Generalized Maximum Likelihood Estimation

Definition

Assume that the observation $x$ has a Probability Measure $P_{\theta }$ which satisfy $d{P}_{\theta }(x)=f_{\theta }(x)d\mu (x)\iff P_{\theta }(A)={\int }_A{f}_{\theta }(x)d\mu (x)$ where $\mu (x)$ is a dominating measure for the class $\{P_{\theta }\}$.

The usual MLE $\hat{\theta }$ is obtained by maximizing the Likelihood Function $L(\theta )=f_{\theta }(x)$ with respect to $\theta$, given the observed data $x$.

Assume that our observation has a Probability Measure $P_F$ that depends on the unknown Distribution Function $F$. The class $\{P_{\theta }\}$ does not have any dominating measure, so we need a more general definition of MLE.

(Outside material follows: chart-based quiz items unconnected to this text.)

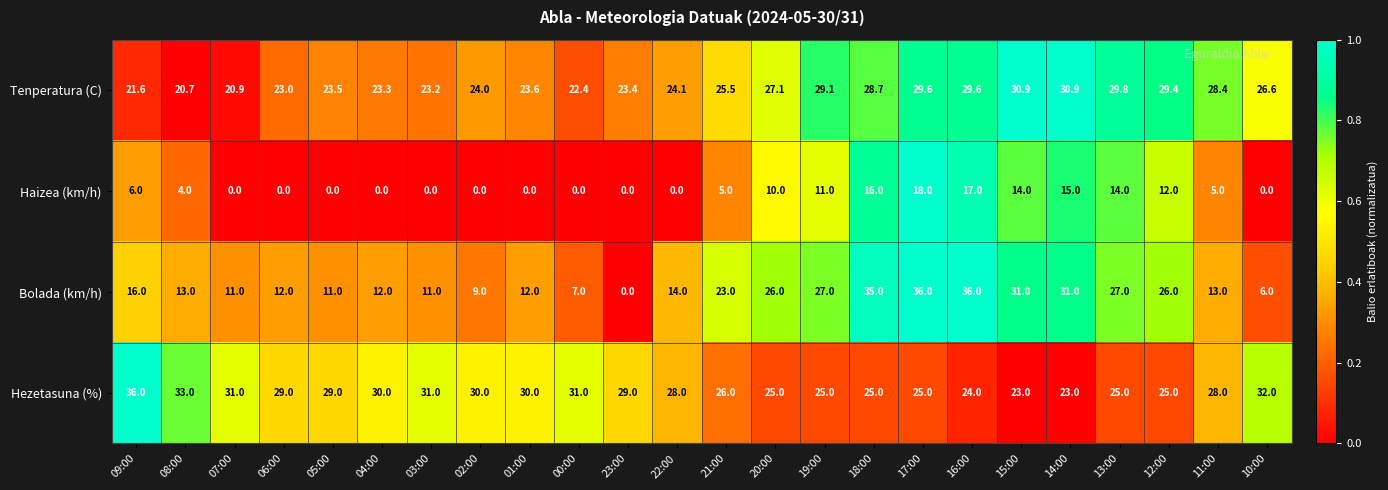

Which category has the lowest value in the Bolada (km/h) series?

23:00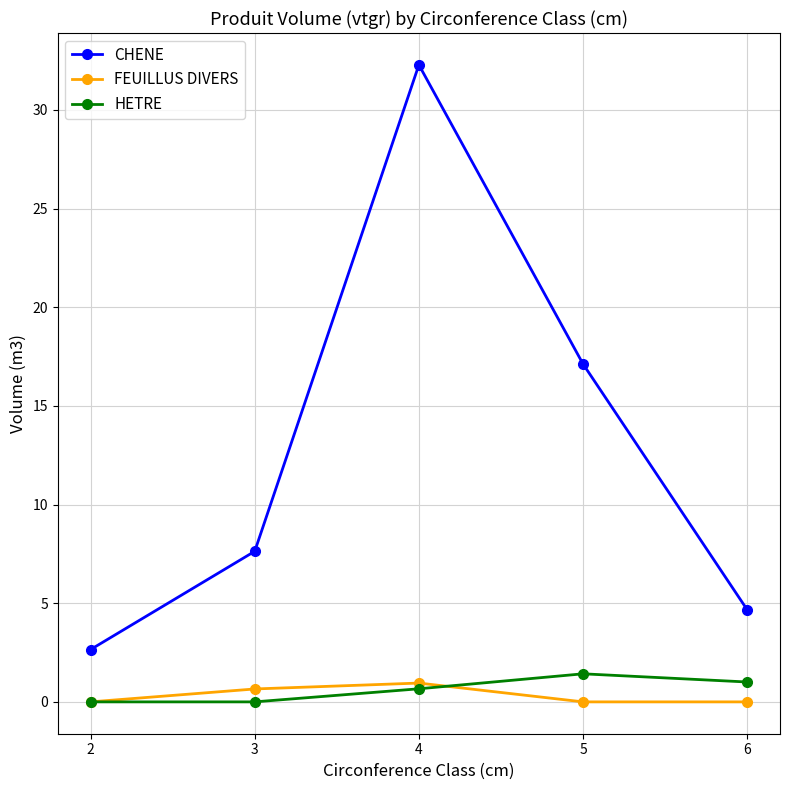

At how many categories does at least one series exceed 10?

2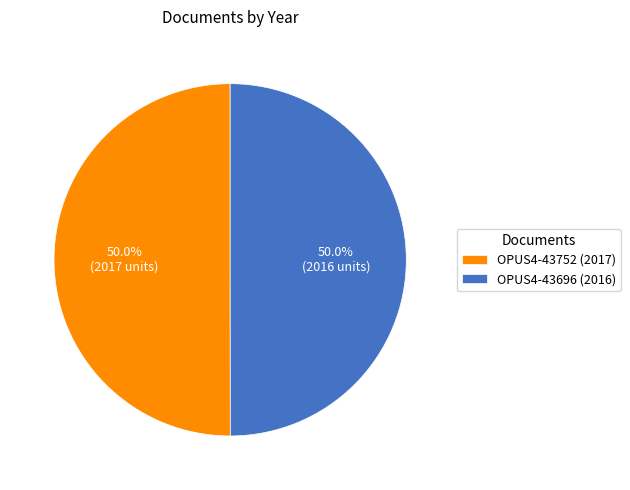

To the nearest percent, what portion does OPUS4-43752 (2017) represent?

50%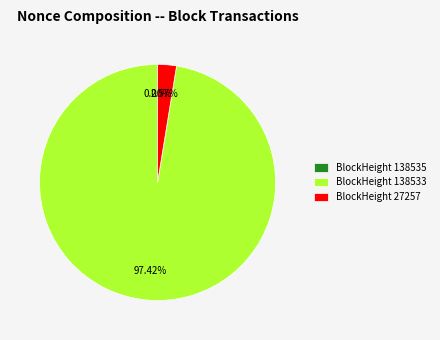

Which category accounts for the majority?

BlockHeight 138533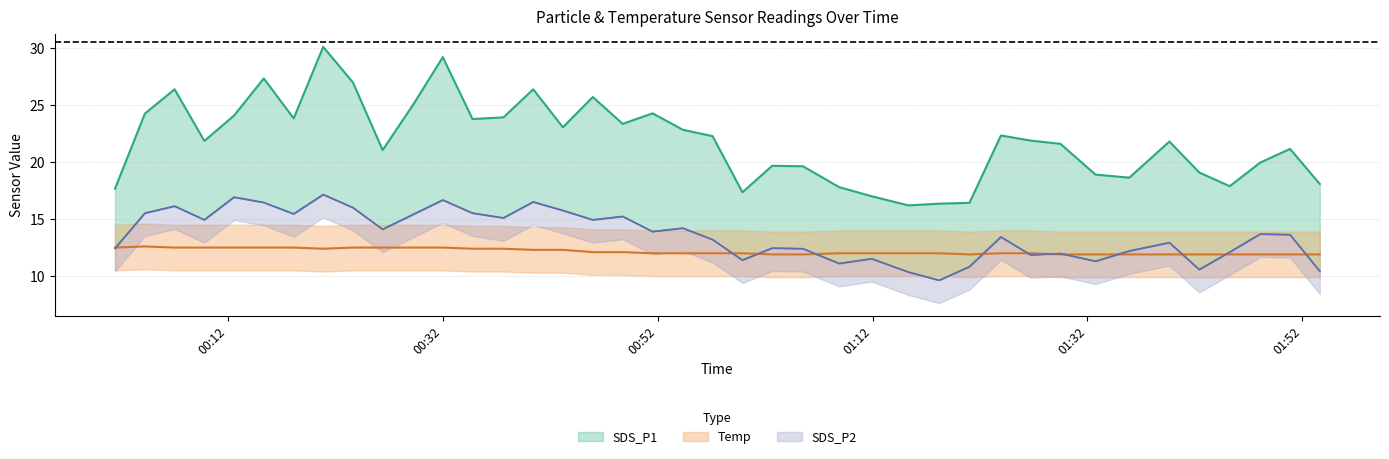

What value does the SDS_P2 series have at 2023/05/06 01:18:12?

9.6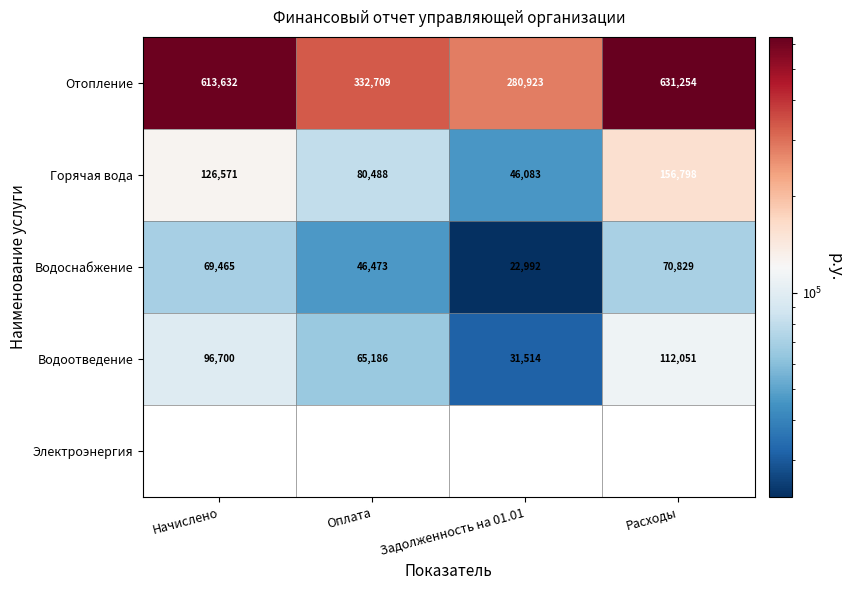

At which label is Отопление closest to 456088?

Оплата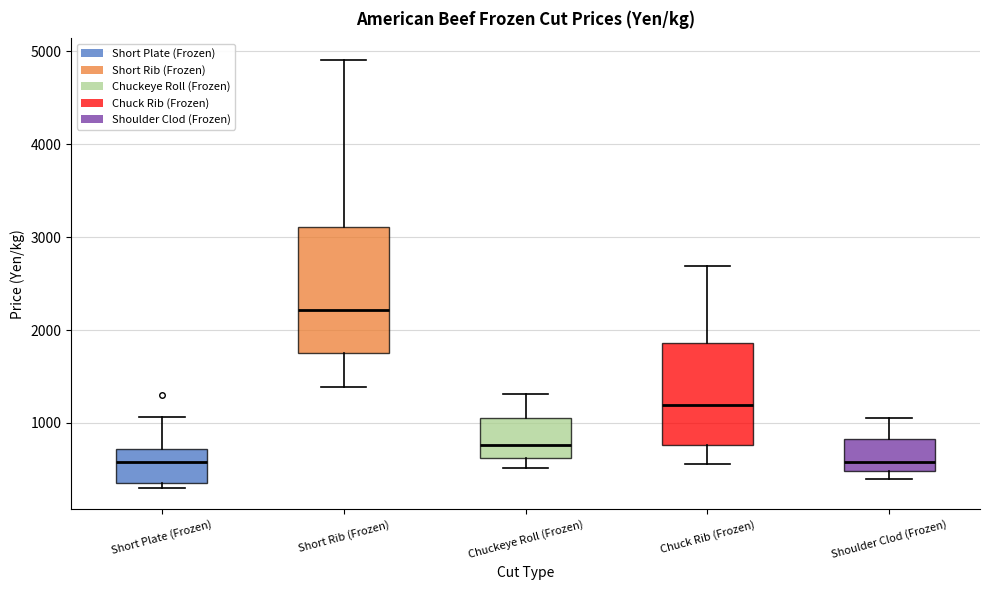

Reading left to right, transcribe this box plot: for each box, give where its median line is, the range the box spans, and where its two whiskers end, as read against the y-axis. The values are not printed on the chart, so give them approximately, as read against the axis.

Short Plate (Frozen): median 600, box 400 to 700, whiskers 300 to 1100
Short Rib (Frozen): median 2200, box 1800 to 3100, whiskers 1400 to 4900
Chuckeye Roll (Frozen): median 800, box 600 to 1100, whiskers 500 to 1300
Chuck Rib (Frozen): median 1200, box 800 to 1900, whiskers 600 to 2700
Shoulder Clod (Frozen): median 600, box 500 to 800, whiskers 400 to 1100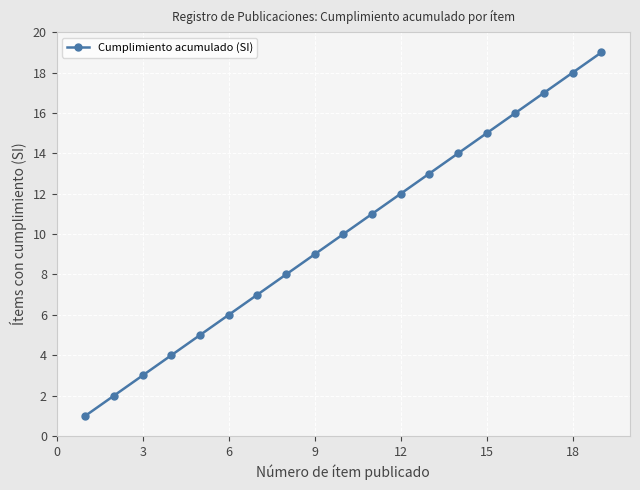

What is the greatest value displayed?

19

To overcome this difficulty, Kiefer and Wolfowitz suggested the concept of the generalized maximum likelihood estimator (GMLE). Let $\mathcal{P}=\{P_{\theta }\}$ be a class of probability measures. For $P_1,P_2\in \mathcal{P}$, define the Radon–Nikodym derivative of $P_1$ with respect to $P_1+P_2$ as $f(x;P_1,P_2)=\frac{d{P}_1(x)}{d(P_1+P_2)}$

The generalized maximum likelihood estimator satisfies the following condition $\forall P\in \mathcal{P},f(x;\hat{P},P)\ge f(x;P,\hat{P})$